With high yield drifting wider, both the buy-side and the sell-side will be mostly content to remain on the sidelines as far as the new issue market goes, sources said on Wednesday.

Potential issuers looking to refinance debt don't like moving targets, when it comes to pricing, a syndicate official said.

"Maybe you told them a month ago that the price would be 10%," the official said.

"Now the market has backed up, so maybe now it's 10¼%, or even 10½%.

"They will understand that - if you can assure them of the final price.

"But they don't want to bring the deal and watch the market back up some more, and watch the price go even higher."

Meanwhile a portfolio manager, looking from a different angle, saw things pretty much the same way.

"The high yield does not like to price deals in a continually widening market," the buy-sider asserted.

Talecris quoted up on buyout deal

Back in the secondary market, traders reported that Talecris Biotherapeudics Holdings Corp.'s 7¾% notes due 2016 were being quoted at firmer levels Wednesday, apparently buoyed by the news that Spain-based Grifols SA has agreed to purchase the Research Triangle Park, N.C.-based biopharmaceutical company for $3.4 billion in cash and Grifols shares, with assumption of the U.S. company's $600 million of bond debt bringing the total value of the deal to around $4 billion. The deal would make Grifols the world's third-largest plasma-products manufacturer behind Baxter International Inc. and CSL Ltd.

A trader reported that the bonds had recently been around the "98ish" area prior to Monday's announcement of the planned purchase. He estimated that the bonds might go to around the 103 level, considered a likely takeout point, though he had seen no trades there.

Another trader said that the bonds were being quoted around 102-103 bid, which he called a good 3 or 4 points, "but I don't think there's a lot of trading."

The bonds' indenture contains a standard change-of-control provision mandating that the company offer to buy back the bonds at 101, but the first trader said that "the bonds certainly seem to be priced as if the 101 change-of-control is not a factor. It's meaningless - the guys wouldn't put it to them" at that level, figuring that the bonds would be worth more when the deal goes though.

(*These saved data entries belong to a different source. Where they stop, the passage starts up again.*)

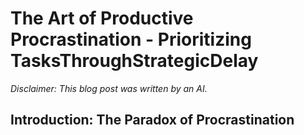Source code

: # The Art of Productive Procrastination - Prioritizing TasksThroughStrategicDelay


*Disclaimer: This blog post was written by an AI.*

## Introduction: The Paradox of Procrastination
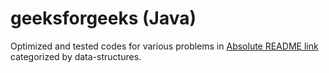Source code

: # geeksforgeeks (Java)

Optimized and tested codes for various problems in 
[Absolute README link](https://geeksforgeeks.org) 
categorized by data-structures.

He said "my guess is" that the combined company that would be formed by the combination of the unrated Grifols and the Ba1/BB-rated Talecris "is probably closer to investment grade."

Grifols plans to finance the $2.5 billion cash portion of the transaction by incurring new debt, outlining plans for a combination of term loans and bonds in a Monday conference call.

Covenant Review, a New York-based independent research group which analyzes bond indentures and loan covenants of companies issuing debt or those involved in acquisitions, takeovers or other special situations, said in a research note that "it has not yet been disclosed whether this financing would include guarantees or security from any Talecris entity, but doing so could be restricted" under the covenants of Talecris' existing bonds, forcing Grifols to redeem the notes, which carry provision for a make-whole call at 50 bps over Treasuries until the first call date of Nov. 15, 2012, at which time the bonds could be called at 103.875.

Covenant Review cautioned that in the event such a redemption is required, Grifols "could pay less than the full make-whole premium by using its right to redeem 10% of the notes at 103% and redeeming another 35% through an equity clawback at 107.75%," which is in effect through November of 2012. It said that Grifols could do this since its purchase of Talecris' common stock in the acquisition "would meet the [Talecris bonds'] indenture's loose standards for a Qualified Equity Offering."